Where h is the number of timesteps forecasted, 𝛼 is the confidence level, 𝑈𝑡 is the upper prediction interval, 𝐿𝑡 is the lower prediction interval, and 𝑌𝑡 is the actual value. 

 I used the BFGS minimizer in Python’s SciPy to calculate a scale factor k assuming that  

𝐿𝑡= 𝑓𝑜𝑟𝑒𝑐𝑎𝑠𝑡 − k ∗ RMSE
𝑈𝑡= 𝑓𝑜𝑟𝑒𝑐𝑎𝑠𝑡 + k ∗ RMSE

This method assures that the prediction intervals encompass 68% of the actuals for the 68% prediction interval. In this way, the prediction intervals that we calculate are more in-line with what we expect the results to mean and are easy to explain to our customers. 

The biggest difference I have seen between Noodle and academia is the time it takes to tackle “big” projects. It took me 4 years to publish a paper from my thesis and the results of the paper were that we needed to gather more data and author another paper. While at Noodle, I had a customer for 3-4 months and spent a few weeks operationalizing the code, and then I moved on to other projects like the prediction interval that lasted 1-2 months with extensive testing. If you want to work on new projects in a fast-paced environment, then a move to a tech company might be what you need! 


Steps to Take Toward Your Own Data Science Transition

I was able to use my academic projects on my resume and talk about them from a data science viewpoint so that prospective employers could draw parallels to work done at their company. 

There are concrete steps that graduate students and postdoctoral scholars can take to prepare for a future in data science: 

1.   Acknowledge and allow yourself to consider career paths outside of academia!

  • Choosing to leave an academic career does not make me a failure.

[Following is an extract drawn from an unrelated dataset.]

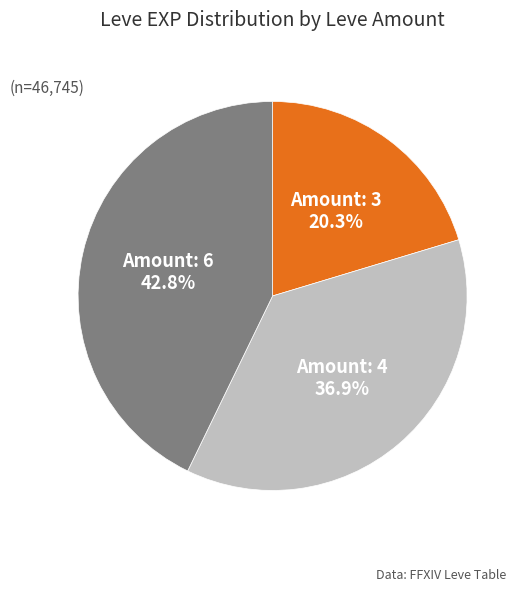

Does any single category account for the majority?

No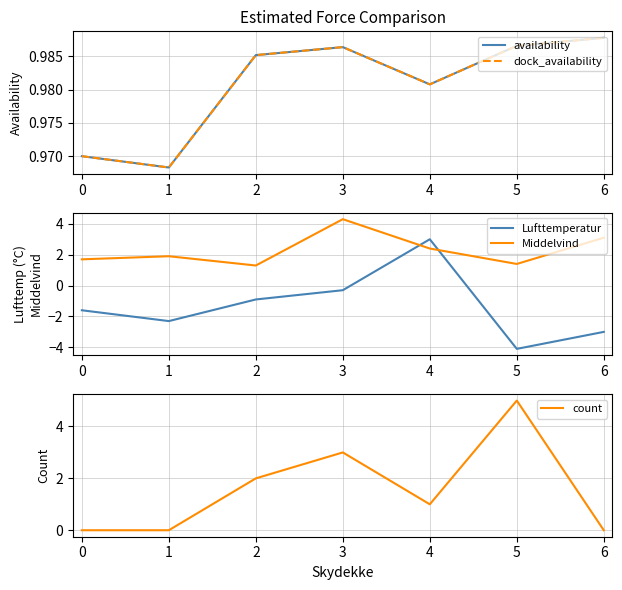

What is the highest value of the Lufttemperatur series?

3.0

I decided that a data science job and a company doing good for the world was a better fit for my goals in life. I did not fail to get an academic job; I chose not to. 

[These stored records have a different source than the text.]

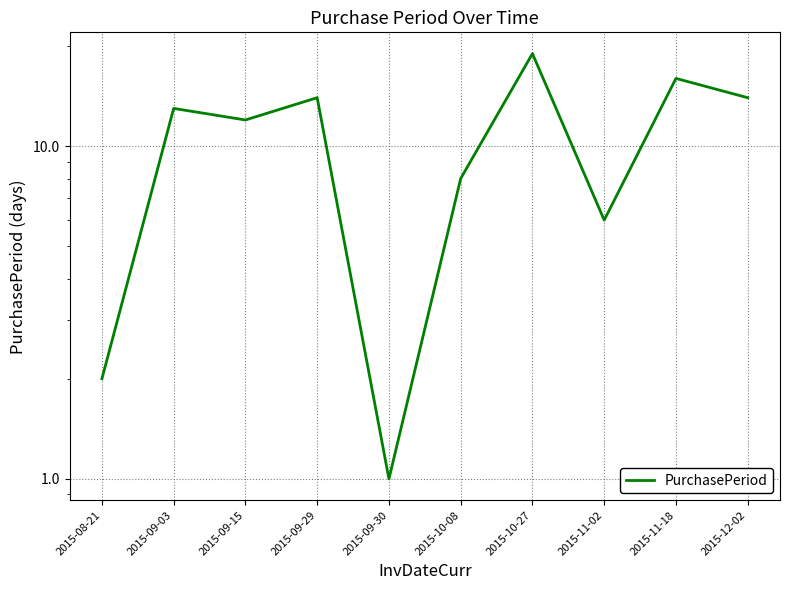

What is the greatest value displayed?

19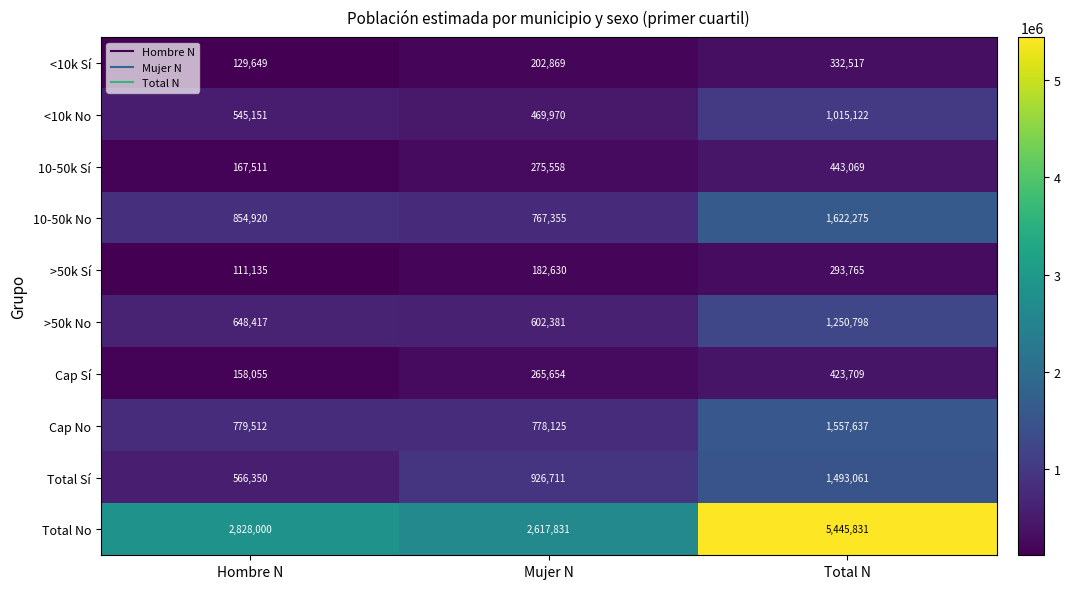

What value does the 10-50k No series have at Hombre N, to the nearest 10?

854920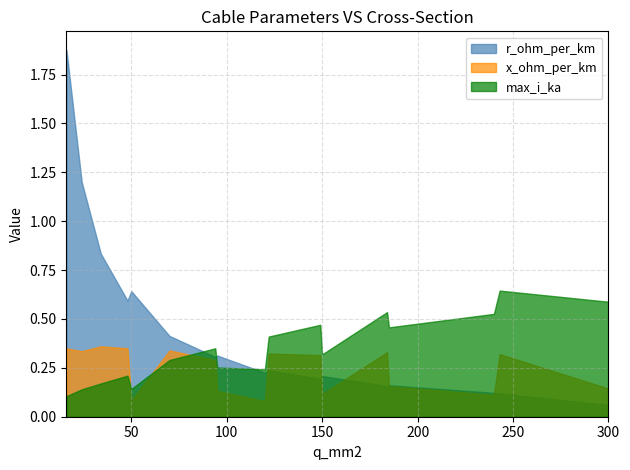

Which series has the largest total across all categories?

r_ohm_per_km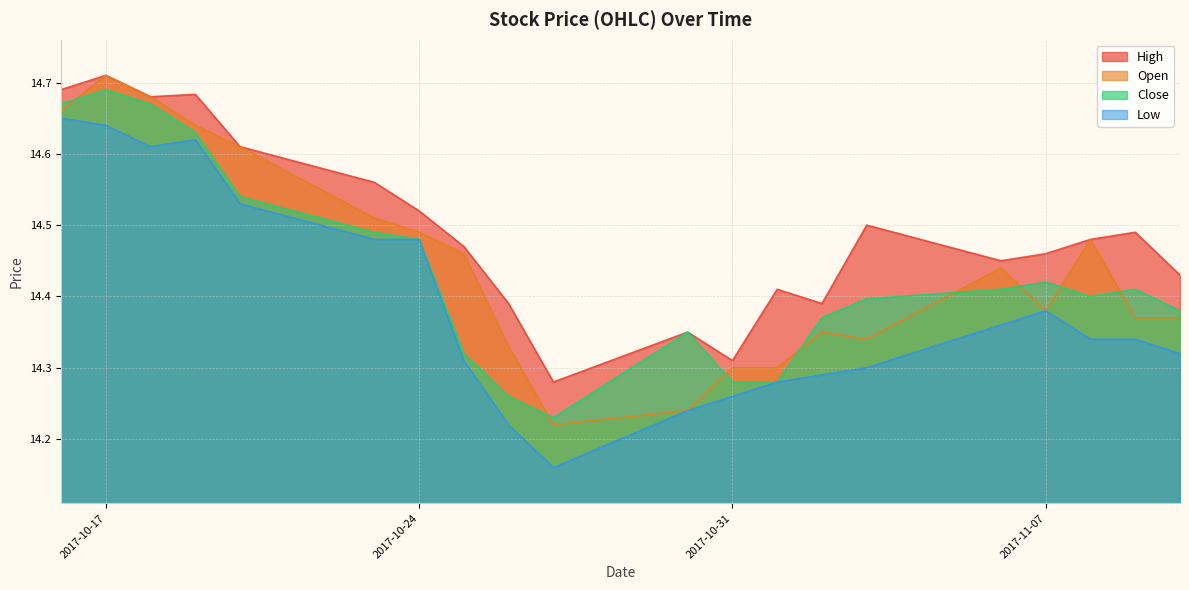

What is the total value across all series at 2017-10-30?

57.2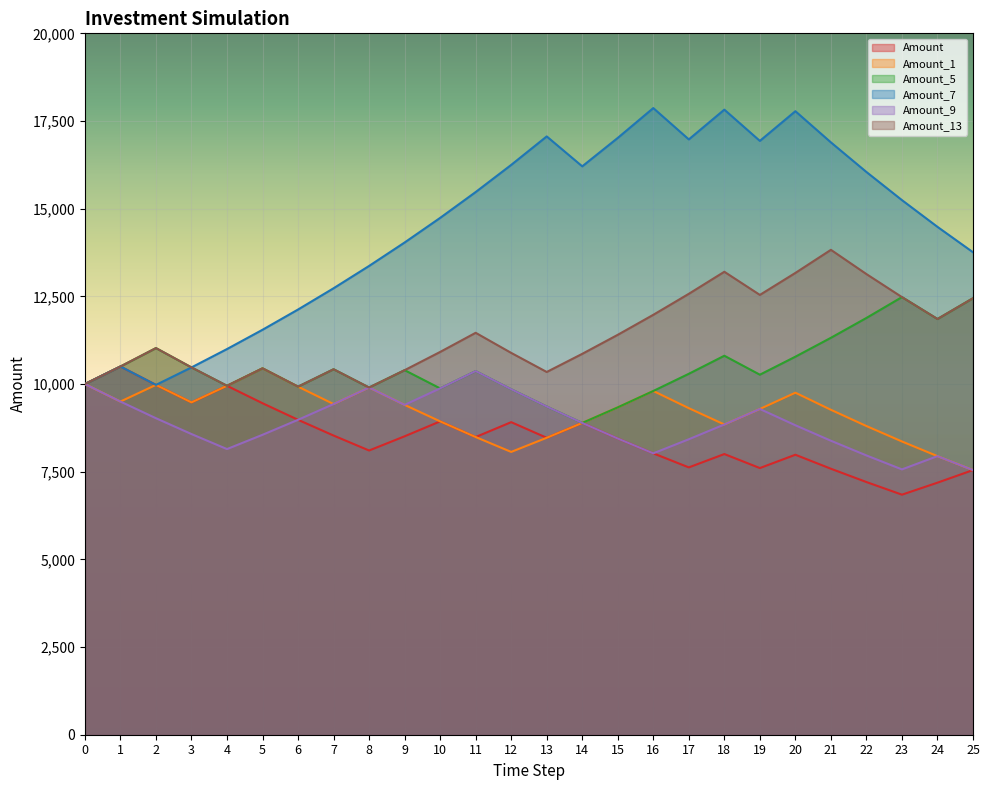

What is the spread (max minus min) of values at 1?

1000.0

2.   Position yourself to do more AI/ML projects 

  • Artificial Intelligence/Machine Learning/Data Science have many applications to research science. You can easily pick a problem and try different techniques to solve it. 

3.   Learn tools being used in industry

  • Take the time to learn the programming tools being implemented in industry such as Python, NumPy, Pandas, scikit-learn, TensorFlow/PyTorch, and Git.
  • Learn the jargon used in the tech industry and write your resume using that language so that recruiters and interviewers can connect with your work. 

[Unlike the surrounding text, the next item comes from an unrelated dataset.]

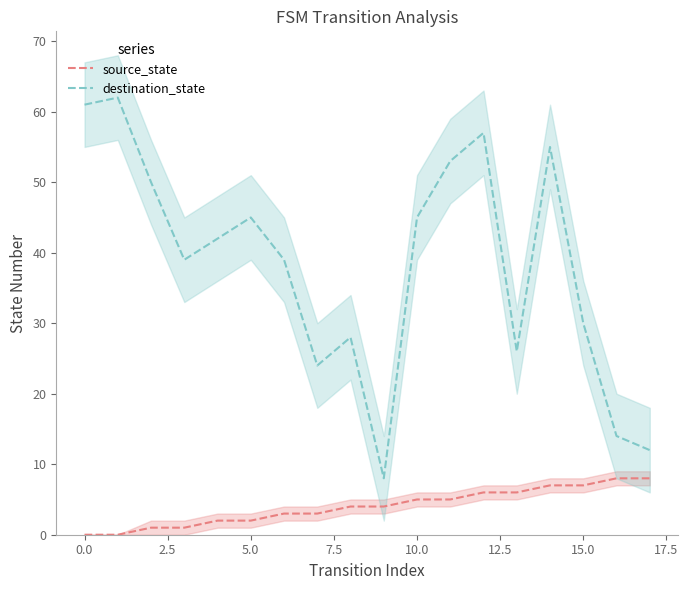

True or false: source_state and destination_state cross at least once.

False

4.   Build up a network of colleagues and ask for help! 

  • Create a LinkedIn profile and add your friends from graduate school and your research colleagues. 
  • At the winter American Astronomical Society meeting, there is an Astronomers Turned Data Scientists splinter meeting that features previous astronomers and current astronomers considering the switch! Find them and ask for advice! 
  • Asking for recommendations from people in your network can help get you in for an interview, but you must stand on your own during the long interview process. 


I do not regret getting a Ph.D. or either of my postdoctoral appointments. I made these positions work for me and built the skills that would be valuable outside of academia. The work I now do at Noodle AI implements the same techniques, but I can see the results of my hard work almost immediately and know that they have a positive impact on the world.